This is actually an odd little teaser that a few readers sent in to me recently — including one who offered a solution that is actually correct (forgot to ask for permission, so I won’t mention the name). Smart readers here, as always.
What we get here, in exchange for subscribing to Steve Sjuggerud’s True Wealth, is an explanation of how you can use “Form SSA-521” to increase your Social Security checks. The teaser says that “every retiree should read this” … and there’s some truth to it, certainly. Though you don’t need to subscribe to anyone’s newsletter just to find out what it is.
I won’t go into great detail on this one — it’s not super sneaky as so many of these teasers are. There is, for example, actually a form number 521 involved, they didn’t just make it up.
What the teaser tells us is that many people can raise your social security payments, and that very few people did so last year, and that even most Social Security Administration employees have never heard of it before. It essentially is a way to restart your Social Security clock — if you have applied for Social Security you know that your payments are much higher if you wait a few years than if you take the payments as soon as you become eligible.
Essentially what’s being teased here is a way to double dip at the government soup tureen.

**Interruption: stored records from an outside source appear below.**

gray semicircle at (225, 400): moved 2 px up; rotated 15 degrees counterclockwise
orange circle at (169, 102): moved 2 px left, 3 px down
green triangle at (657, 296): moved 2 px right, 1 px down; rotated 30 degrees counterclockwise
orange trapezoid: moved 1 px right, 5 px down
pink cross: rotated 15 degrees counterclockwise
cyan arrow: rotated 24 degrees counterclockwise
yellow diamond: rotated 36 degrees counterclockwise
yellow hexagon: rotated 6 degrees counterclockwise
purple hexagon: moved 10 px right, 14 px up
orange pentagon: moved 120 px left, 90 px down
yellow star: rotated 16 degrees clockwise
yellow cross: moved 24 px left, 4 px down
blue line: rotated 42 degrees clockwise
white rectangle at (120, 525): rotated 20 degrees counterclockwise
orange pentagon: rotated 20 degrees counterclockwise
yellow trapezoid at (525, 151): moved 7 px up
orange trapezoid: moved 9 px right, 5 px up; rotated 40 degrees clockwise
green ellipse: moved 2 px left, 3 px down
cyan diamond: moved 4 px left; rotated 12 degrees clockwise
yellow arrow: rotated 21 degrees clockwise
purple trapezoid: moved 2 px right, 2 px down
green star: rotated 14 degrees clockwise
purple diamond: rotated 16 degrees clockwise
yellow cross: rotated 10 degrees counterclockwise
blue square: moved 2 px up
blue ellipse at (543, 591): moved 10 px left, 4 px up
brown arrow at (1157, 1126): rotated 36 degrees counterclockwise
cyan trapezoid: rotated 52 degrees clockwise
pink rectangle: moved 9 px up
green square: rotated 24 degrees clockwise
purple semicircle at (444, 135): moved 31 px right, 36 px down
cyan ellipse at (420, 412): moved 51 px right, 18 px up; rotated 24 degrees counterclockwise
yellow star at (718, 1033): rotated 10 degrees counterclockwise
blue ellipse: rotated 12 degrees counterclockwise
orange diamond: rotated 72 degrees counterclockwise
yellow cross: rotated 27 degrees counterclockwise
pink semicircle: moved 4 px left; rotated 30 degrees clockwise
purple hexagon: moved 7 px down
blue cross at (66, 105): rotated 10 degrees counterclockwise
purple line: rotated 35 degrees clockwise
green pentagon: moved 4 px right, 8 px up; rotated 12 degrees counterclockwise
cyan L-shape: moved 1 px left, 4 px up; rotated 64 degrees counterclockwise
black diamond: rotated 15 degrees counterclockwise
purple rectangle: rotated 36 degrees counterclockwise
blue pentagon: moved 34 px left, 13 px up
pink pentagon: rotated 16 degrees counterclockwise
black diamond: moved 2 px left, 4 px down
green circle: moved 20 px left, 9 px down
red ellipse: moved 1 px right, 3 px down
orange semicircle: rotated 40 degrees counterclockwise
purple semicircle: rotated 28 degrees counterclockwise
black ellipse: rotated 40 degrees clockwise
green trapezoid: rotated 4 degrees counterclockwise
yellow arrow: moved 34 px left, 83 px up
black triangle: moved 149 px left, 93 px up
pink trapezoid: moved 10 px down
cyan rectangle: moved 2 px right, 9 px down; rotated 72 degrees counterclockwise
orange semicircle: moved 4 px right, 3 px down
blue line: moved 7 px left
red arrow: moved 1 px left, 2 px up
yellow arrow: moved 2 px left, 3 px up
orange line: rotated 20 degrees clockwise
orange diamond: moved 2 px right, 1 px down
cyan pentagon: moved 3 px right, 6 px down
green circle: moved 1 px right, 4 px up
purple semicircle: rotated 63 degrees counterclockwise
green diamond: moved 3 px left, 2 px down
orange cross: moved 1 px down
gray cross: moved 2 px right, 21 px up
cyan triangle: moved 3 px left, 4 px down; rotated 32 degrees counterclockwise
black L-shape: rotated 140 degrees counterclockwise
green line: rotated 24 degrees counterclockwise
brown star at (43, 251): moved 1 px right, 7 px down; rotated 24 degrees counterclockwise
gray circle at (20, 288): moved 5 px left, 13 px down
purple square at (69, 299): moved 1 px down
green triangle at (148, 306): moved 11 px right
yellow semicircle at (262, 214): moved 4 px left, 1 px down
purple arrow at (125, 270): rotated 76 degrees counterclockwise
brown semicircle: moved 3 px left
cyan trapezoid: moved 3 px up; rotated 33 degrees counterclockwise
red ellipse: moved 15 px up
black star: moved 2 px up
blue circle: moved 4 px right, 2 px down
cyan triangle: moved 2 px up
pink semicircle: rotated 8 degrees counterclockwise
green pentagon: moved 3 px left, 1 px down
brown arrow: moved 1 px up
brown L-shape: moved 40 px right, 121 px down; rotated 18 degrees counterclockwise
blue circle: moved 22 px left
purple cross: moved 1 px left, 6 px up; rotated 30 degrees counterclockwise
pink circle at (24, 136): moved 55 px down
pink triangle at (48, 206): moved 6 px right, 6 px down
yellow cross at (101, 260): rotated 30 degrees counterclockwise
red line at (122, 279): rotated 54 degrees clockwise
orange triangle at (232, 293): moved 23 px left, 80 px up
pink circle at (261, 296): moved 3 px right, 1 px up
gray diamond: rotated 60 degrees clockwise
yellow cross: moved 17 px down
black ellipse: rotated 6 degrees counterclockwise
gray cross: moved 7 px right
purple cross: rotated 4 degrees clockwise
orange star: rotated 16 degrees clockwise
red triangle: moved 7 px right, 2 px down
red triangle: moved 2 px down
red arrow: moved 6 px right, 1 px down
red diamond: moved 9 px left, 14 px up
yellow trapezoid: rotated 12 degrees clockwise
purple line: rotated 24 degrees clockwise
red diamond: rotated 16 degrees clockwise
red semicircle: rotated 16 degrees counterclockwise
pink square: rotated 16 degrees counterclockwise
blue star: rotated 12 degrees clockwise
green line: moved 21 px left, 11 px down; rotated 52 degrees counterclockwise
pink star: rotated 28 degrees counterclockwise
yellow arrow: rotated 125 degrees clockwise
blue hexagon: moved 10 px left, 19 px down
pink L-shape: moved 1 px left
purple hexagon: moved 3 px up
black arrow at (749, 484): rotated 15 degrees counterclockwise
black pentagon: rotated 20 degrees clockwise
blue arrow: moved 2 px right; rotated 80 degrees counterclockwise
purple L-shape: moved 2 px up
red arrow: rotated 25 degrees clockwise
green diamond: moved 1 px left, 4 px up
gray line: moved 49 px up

Anyone who has applied for Social Security can also place a request to withdraw their application. If you applied five years ago and started receiving checks when you were 62, for example, you could file form SSA-521 to request a withdrawal of your application, and then after that’s processed you could apply for Social Security again, this time at the much higher payments you would receive as the 67 year old that you now are.
So what’s the catch? Well, you have to repay any money you received. Which stands to reason, if you’re withdrawing your application five years after the fact you have to pay back those 5 years of Social Security checks.
Why do it? It’s essentially an interest-free loan. As I understand it, you don’t have to pay interest on those five years of payments you’ve received from Social Security, you just have to pay back whatever you’ve received.
Other than that, it’s essentially an actuarial question — how long are you going to live, and how long would you have to live to make it worth it to restart the clock? The payments for someone five or ten years older than the minimum Social Security age can be dramatically higher, so for many folks it will probably be a genuinely good thing to do.
Any other catch? Well, the reason not many folks have done this in the past is that the process for withdrawal of a Social Security application looks like it was generally designed to correct errors, and probably the few hundred folks who did this last year did so because they messed up their application, or didn’t understand the graduated payout schedule and later realized that they didn’t really need to apply yet after all and might as well wait for larger checks.
The wide publication of this idea happened just earlier this year — Laurence Kotlikoff, a Boston University economist, was the one who is credited with bringing this to everyone’s attention. He published his info earlier this year, and it got a fair amount of attention from financial planners and the money media.
So … should you do this? I have no idea, it would probably be worth reading up on it, and talking with your financial adviser, but from the articles I’ve seen it certainly is worth researching if you took Social Security early and you’ve got the money to pay it back, perhaps especially if you are optimistic about your life expectancy from this point.
The bigger question for some folks who are a bit younger, near the time when they can apply for Social Security, is whether you should take early Social Security even if you don’t need it, with the intention of using it as an interest-free loan and withdrawing your application and repaying it in a few years. In my opinion that’s an ethical question as well as a political and financial one — the fact that this is a very new thing for the Social Security Administration means that they may well change the rules to counteract this loophole.
And when you do file SSA-521, you do have to give a reason for requesting your withdrawal, whether you’re going back to work or something else. I have no idea whether they care what these reasons are, or if they ever reject these applications for withdrawal, or will do so in the future.
Certainly there was no intent for Social Security to offer interest-free loans to retirees, so I wouldn’t be surprised to see them clamp down on this eventually. I have no idea what impact that might have on folks who tried to game the system by taking Social Security payments early with the intention of paying them back, but it’s something to think about — I would consider this a loophole, so it would not be surprising if they didn’t make any provisions to “grandfather in” folks who tried to exercise this loophole. My perspective could certainly be very wrong, I’m no expert on Social Security, nor am I a financial planner, this is just my opinion.
Here’s a start for you if you want to read up:
The explanation from the Social Security Handbook is that yes, you can replay your benefits and withdraw your claim, click here to see their formal explanation — it’s 1515.2. The actual form is really called SSA-521, you can download the pdf here if you like.
There’s a very brief explanation of what it is in a story from Marketplace (the NPR show).
There’s an article from Investment Advisor magazine that explains how this works.
And if you want to see ground zero of this, here’s an explanation of the numbers from Dr. Kotlikoff, the economist who brought this to the attention of a lot of folks and is quoted or cited in most of those stories. His case study includes a chart that gives you some idea of how this might impact an individual as you begin to understand whether this is a worthwhile thing to do.
If anyone out there in Gumshoe land has done this, or looked into it, feel free to share your experiences or opinions. It’s real, but I’d make sure to run your numbers through the scenarios — you can probably skip Steve Sjuggerud and go straight to whoever you trust for your financial planning advice if you don’t like digging in to the data and the government forms by yourself.